Thad Jefferson

No. 53
- Position:: Linebacker

Personal information
- Born:: March 11, 1964 (age 61) Ontario, California, U.S.
- Height:: 5 ft 11 in (1.80 m)
- Weight:: 225 lb (102 kg)

Career information
- High school:: Ontario (Ontario, California)
- College:: Hawaii
- Undrafted:: 1987

Career history
- Houston Oilers (1987);
- Stats at Pro Football Reference

= Thad Jefferson =

American football player (born 1964)

Thaddius Eugene Jefferson (born March 11, 1964) is an American former professional football linebacker who was a 1987 replacement player for the Houston Oilers of the NFL. He played college football at Hawaii.

== College career ==
From 1983 to 1986, Jefferson played college football for the Hawaii Rainbow Warriors.
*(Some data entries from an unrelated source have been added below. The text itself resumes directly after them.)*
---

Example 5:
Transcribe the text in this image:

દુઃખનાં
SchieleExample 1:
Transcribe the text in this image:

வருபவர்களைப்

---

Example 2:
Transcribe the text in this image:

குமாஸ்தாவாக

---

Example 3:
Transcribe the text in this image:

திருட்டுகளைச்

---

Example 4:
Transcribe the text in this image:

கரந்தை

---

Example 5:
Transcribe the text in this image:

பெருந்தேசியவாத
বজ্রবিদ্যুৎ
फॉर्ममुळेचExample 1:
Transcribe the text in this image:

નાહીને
He played running back for one year in 1983 before switching to linebacker in 1984. In 1985, he made all-WAC second-team defense, making 129 tackles that year alone, 81 of them solo.
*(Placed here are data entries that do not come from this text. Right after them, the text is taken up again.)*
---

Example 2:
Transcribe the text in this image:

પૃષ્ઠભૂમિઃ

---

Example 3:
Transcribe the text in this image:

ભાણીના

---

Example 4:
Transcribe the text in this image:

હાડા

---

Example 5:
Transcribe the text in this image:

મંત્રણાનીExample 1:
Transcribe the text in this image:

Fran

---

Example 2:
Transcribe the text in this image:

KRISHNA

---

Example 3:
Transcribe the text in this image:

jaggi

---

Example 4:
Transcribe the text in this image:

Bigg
Over his college career, Jefferson played in 43 games, made 298 total tackles, and recorded nine sacks. As of 2021, he had the ninth-highest amount of tackles all-time at Hawaii. His 129 total tackles in 1985 has him tied for the eighth-highest amount of single-season tackles at the university. He was also a member of Hawaii's "Warrior Club" for three years from 1984 to 1986.

== Professional career ==
Jefferson played with the Houston Oilers as a replacement player during the 1987 NFL players' strike. He started all three games affected by the strike: an October 4 game against the Denver Broncos, an October 11 game against the Cleveland Browns, and an October 18 game against the New England Patriots. He was released by the Oilers on October 21, 1987.

The Oilers signed Jefferson again on June 10, 1988, but released him on August 24.